» **What this task involves**: Give the text read from the material as a Markdown table with the columns "No." and "Line", one numbered row per line of text, leaving out blank lines and the pictures.

» **Provided data**:
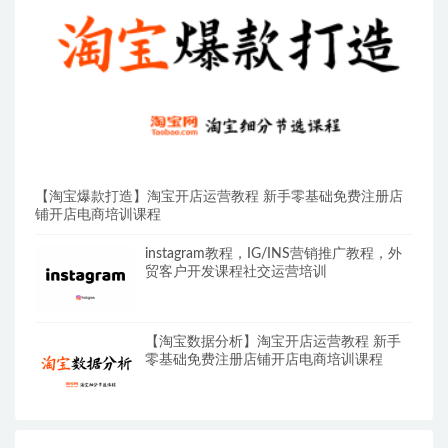
【淘宝爆款打造】淘宝开店运营教程 新手零基础免费注册店
铺开店电商培训课程
instagram教程，IG/INS营销推广教程，外
贸客户开发课程社交运营培训
【淘宝数据分析】淘宝开店运营教程 新手
零基础免费注册店铺开店电商培训课程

» **Your response**:
| No. | Line |
|---|---|
| 1 | 【淘宝爆款打造】淘宝开店运营教程 新手零基础免费注册店 |
| 2 | 铺开店电商培训课程 |
| 3 | instagram教程，IG/INS营销推广教程，外 |
| 4 | 贸客户开发课程社交运营培训 |
| 5 | 【淘宝数据分析】淘宝开店运营教程 新手 |
| 6 | 零基础免费注册店铺开店电商培训课程 |